Blake Murphy: I don’t know why the Suns would want Jonas Valanciunas, but can the Raptors please have Jared Dudley, somehow?
Note: Dudley played 25 minutes against the Raptors and was a plus-5 in a 13-point loss. The question proved prescient. It’s also the most minutes Dudley’s played all year, so I’m not sure a repeat performance should be expected.
Rod Argent: LOL. Duds is a marvel, just the kind of a player you want in the twilight of his career. He’s an extra developmental coach for the younger guys plus someone you can always count on to come into a game and make a few smart plays whenever you need them. I like Valanciunas but the Suns are trying to shed long-term salary, not add it… and we already have too many centers (Monroe, Chandler, Alex Len & Alan Williams).
Blake Murphy: OVO Bounce standout Mike James has been awesome for the Suns. How much fun has a big find like that – on a two-way deal (for now), no less – been for a team that absolutely needs a win or two like that?
Note: The Suns waived Derrick Jones Jr. and converted James’ two-way contract to an NBA deal last week.
Rod Argent: I’ve liked what Mike James has brought to the Suns so far but a lot of fans have soured on him as of late. The reason for that is, since the departure of Eric Bledsoe, the Suns have found themselves without a starting caliber point guard. James is good but not that good and many fans vent their frustration with the team on him. Mike is still finding his way in the NBA and will have good and bad games. Unfortunately, many fans seem to mostly focus on the bad ones as the losses continue to pile up.
His time on the two-way contract will be up on Dec. 6 and the Suns don’t presently have an open roster spot to use to convert his two-way into a standard NBA contract. The Suns are going to have to either waive someone or pull off a trade that will open up a roster spot by then or let him walk as a free agent. Since he is one of only two point guards presently on the team, I can’t see them just letting him walk but something is going to have to happen very soon if they plan to keep him.
The Raptors were off yesterday following a back-to-back, so there won’t be any relevant updates until shootaround at the earliest. Even then, Delon Wright and Lucas Nogueira are both listed as out once again. It’s tough to know how close they’re drawing without much practice time on this trip, but a weekend at home should give some clue as to when to expect them back on the court. Until then, I’m sure you’ve got a pretty good sense of what the rotation looks like, though Dwane Casey’s patience with the all-bench group might be wearing thin enough to warrant some more aggressive staggering.
PG: Kyle Lowry, Fred VanVleet, Lorenzo Brown
SG: DeMar DeRozan, Norman Powell
SF: OG Anunoby, C.J. Miles, Alfonzo McKinnie
PF: Serge Ibaka, Pascal Siakam, Malcolm Miller
C: Jonas Valanciunas, Jakob Poeltl
OUT: Delon Wright, Lucas Nogueira
905: Bruno Caboclo
The big change since last week is that Devin Booker suffered a strained left adductor muscle against the Raptors, and he’s expected to miss a couple of weeks. That’s a huge loss for Phoenix, as Booker was their primary creator and their best shot-maker by a wide margin. More offensive load will shift to T.J. Warren now, and the point guards will be leaned on for more traditional playmaking loads. Josh Jackson has started in Booke’s place, scoring 26 points over the last three games. Phoenix also picked up Danuel House on a two-way contract with the spot cleared by converting Mike James into an NBA deal, clearly impressed by his performance against Raptors 905 the morning the Suns visited Toronto.
- - -
Action item A.
Answer these questions from the Suns and Raptors passage:
(i) How many minutes did Jared Dudley play against the Raptors?
(ii) On what date does Mike James's time on the two-way contract run out?
(iii) What injury did Devin Booker suffer against the Raptors?
The entries that follow are unrelated to the passage about the Suns and Raptors.

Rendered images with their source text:
- - -
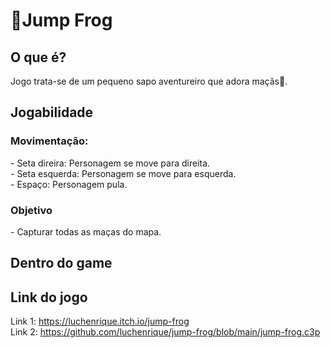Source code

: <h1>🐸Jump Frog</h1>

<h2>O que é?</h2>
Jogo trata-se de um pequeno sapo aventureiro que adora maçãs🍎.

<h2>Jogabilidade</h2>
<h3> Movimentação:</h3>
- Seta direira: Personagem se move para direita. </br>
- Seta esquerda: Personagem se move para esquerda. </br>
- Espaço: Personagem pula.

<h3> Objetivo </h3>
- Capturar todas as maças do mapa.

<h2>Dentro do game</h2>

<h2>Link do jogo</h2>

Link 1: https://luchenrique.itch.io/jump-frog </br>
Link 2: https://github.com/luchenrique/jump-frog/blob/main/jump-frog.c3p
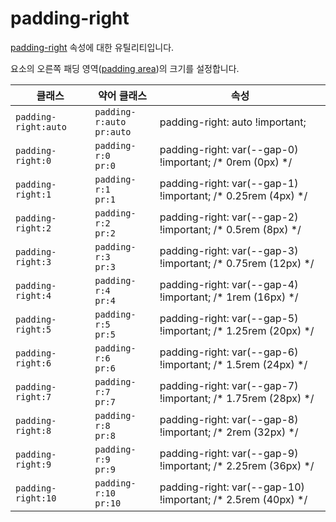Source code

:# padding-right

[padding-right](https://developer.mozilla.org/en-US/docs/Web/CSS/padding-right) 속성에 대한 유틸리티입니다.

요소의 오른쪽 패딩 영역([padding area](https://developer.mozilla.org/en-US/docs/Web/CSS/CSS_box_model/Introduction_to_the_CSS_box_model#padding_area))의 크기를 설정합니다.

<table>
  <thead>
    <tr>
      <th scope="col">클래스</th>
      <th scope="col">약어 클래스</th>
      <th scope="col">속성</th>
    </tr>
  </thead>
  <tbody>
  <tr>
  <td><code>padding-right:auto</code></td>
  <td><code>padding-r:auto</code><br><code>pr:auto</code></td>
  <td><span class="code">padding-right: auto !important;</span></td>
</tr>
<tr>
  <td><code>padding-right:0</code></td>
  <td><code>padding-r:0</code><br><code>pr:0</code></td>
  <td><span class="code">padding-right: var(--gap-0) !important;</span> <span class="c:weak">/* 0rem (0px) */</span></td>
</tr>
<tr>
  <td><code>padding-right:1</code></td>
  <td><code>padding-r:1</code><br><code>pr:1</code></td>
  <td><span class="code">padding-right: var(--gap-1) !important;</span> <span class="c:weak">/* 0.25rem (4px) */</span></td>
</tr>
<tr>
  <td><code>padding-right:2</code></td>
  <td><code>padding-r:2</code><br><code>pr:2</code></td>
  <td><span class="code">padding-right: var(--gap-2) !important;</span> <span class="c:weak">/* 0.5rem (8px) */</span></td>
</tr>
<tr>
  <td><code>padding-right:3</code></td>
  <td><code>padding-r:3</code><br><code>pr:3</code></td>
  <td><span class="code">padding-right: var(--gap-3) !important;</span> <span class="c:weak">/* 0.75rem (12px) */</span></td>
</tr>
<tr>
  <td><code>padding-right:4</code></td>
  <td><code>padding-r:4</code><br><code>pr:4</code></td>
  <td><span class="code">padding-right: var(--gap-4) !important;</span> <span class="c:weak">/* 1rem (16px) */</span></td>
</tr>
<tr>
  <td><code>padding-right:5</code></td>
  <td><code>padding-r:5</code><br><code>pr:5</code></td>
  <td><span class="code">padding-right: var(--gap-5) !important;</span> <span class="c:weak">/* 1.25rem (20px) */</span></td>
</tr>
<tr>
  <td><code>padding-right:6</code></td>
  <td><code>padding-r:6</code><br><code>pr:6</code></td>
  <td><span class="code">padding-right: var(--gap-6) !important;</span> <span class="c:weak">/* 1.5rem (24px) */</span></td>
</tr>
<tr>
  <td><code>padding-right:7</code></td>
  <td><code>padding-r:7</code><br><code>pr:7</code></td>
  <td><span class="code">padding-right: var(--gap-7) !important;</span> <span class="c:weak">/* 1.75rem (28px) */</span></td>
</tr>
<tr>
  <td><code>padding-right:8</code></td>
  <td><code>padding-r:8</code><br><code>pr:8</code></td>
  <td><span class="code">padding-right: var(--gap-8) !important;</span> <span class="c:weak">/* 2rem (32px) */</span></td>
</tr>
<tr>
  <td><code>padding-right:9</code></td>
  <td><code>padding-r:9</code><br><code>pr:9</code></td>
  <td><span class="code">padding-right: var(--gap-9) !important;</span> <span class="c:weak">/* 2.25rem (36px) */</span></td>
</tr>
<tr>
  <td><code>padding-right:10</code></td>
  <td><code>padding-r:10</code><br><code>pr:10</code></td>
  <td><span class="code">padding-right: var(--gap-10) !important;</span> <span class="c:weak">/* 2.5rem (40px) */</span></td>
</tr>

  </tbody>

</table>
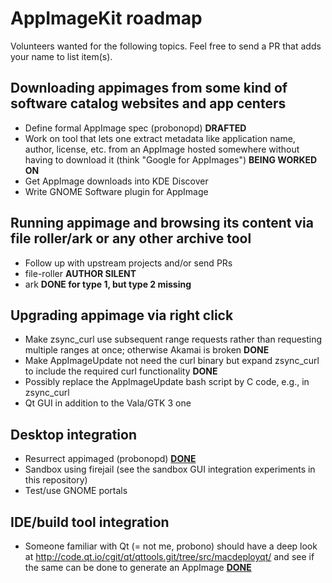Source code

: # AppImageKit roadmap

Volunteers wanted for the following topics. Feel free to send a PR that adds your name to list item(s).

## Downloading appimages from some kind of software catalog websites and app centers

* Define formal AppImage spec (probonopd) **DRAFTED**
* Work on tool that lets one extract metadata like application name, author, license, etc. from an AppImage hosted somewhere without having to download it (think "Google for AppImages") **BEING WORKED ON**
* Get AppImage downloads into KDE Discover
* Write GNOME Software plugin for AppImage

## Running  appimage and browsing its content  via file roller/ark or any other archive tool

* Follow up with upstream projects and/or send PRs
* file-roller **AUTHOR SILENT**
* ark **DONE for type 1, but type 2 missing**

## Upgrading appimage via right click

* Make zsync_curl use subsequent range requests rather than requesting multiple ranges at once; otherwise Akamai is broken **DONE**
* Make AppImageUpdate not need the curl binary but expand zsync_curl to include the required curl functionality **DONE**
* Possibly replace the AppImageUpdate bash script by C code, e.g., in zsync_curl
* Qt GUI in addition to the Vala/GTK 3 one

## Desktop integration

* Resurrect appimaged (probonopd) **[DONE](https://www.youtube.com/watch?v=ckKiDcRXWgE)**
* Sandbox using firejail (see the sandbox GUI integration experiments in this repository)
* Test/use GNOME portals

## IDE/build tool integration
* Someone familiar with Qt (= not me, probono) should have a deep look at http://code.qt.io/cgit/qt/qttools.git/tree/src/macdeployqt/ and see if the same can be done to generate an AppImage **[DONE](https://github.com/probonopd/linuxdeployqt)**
- - -
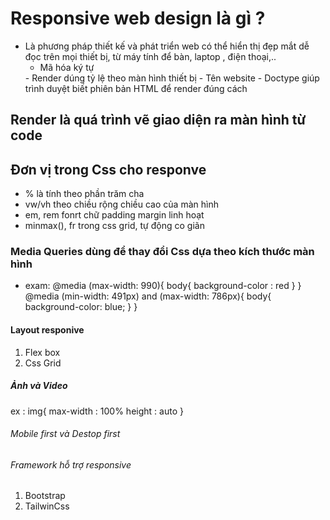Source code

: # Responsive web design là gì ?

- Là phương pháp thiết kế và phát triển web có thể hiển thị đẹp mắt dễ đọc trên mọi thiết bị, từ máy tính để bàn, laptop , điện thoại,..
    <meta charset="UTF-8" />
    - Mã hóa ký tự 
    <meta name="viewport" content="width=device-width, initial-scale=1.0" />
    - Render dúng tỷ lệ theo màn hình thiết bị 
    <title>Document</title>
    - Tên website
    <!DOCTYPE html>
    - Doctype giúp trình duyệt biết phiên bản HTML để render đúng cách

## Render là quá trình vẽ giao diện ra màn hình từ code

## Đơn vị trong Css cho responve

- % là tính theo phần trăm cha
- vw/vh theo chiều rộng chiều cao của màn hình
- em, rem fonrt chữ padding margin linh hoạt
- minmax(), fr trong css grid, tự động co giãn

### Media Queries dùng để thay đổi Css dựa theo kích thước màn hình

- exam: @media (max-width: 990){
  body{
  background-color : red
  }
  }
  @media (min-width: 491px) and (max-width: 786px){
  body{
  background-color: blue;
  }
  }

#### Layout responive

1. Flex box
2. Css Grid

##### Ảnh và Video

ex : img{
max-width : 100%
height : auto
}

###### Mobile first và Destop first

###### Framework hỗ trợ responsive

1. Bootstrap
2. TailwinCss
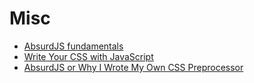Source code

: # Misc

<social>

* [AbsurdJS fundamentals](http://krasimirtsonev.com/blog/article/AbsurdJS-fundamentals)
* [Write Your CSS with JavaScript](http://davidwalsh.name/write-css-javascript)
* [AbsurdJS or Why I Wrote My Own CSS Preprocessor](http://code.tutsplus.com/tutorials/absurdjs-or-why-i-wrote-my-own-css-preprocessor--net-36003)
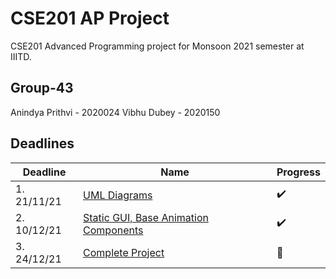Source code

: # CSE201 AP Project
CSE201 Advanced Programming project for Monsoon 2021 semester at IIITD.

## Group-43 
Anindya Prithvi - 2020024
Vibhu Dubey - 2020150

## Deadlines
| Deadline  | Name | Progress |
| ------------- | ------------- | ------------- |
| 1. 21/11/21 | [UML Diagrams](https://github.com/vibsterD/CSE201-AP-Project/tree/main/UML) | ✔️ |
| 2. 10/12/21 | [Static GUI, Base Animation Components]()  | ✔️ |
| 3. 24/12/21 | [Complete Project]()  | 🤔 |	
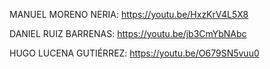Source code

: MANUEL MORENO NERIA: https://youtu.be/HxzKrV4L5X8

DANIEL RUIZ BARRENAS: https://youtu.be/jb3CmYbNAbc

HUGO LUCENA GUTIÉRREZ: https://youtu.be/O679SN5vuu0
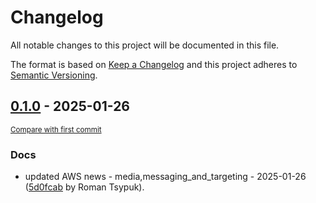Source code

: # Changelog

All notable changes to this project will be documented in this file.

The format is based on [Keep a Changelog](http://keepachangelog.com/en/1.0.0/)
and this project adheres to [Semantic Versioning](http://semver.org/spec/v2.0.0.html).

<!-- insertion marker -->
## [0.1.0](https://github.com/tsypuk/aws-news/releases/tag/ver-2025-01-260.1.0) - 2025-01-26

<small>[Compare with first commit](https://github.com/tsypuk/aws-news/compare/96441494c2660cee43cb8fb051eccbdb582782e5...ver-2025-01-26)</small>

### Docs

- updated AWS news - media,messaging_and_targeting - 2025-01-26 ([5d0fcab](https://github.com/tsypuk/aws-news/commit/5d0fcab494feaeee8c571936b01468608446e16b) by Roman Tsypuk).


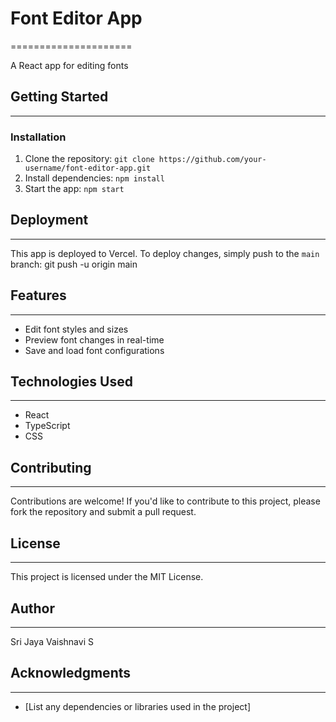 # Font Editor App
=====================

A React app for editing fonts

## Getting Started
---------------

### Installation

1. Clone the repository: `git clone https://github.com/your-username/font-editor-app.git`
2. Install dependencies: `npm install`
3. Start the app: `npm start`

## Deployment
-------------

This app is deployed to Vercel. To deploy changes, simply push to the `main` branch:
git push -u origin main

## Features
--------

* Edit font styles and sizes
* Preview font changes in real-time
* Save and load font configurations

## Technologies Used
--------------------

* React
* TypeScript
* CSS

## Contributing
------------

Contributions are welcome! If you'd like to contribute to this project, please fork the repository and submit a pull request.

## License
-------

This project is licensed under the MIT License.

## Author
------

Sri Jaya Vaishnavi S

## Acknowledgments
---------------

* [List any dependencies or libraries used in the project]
- - -
Action item B.
In the entries, change "Capturar" to "Coletar" and write out only the lines between the one holding "<h3> Objetivo </h3>" and the one holding "요소의 오른쪽 패딩 영역([padding", inclusive, with nothing else altered. Leave the pictures out of your answer.

Problem solution A.
(i) 25 minutes.
(ii) Dec. 6.
(iii) A strained left adductor muscle.

Problem solution B.
<h3> Objetivo </h3>
- Coletar todas as maças do mapa.

<h2>Dentro do game</h2>

<h2>Link do jogo</h2>

Link 1: https://luchenrique.itch.io/jump-frog </br>
Link 2: https://github.com/luchenrique/jump-frog/blob/main/jump-frog.c3p
Source code

:# padding-right

[padding-right](https://developer.mozilla.org/en-US/docs/Web/CSS/padding-right) 속성에 대한 유틸리티입니다.

요소의 오른쪽 패딩 영역([padding area](https://developer.mozilla.org/en-US/docs/Web/CSS/CSS_box_model/Introduction_to_the_CSS_box_model#padding_area))의 크기를 설정합니다.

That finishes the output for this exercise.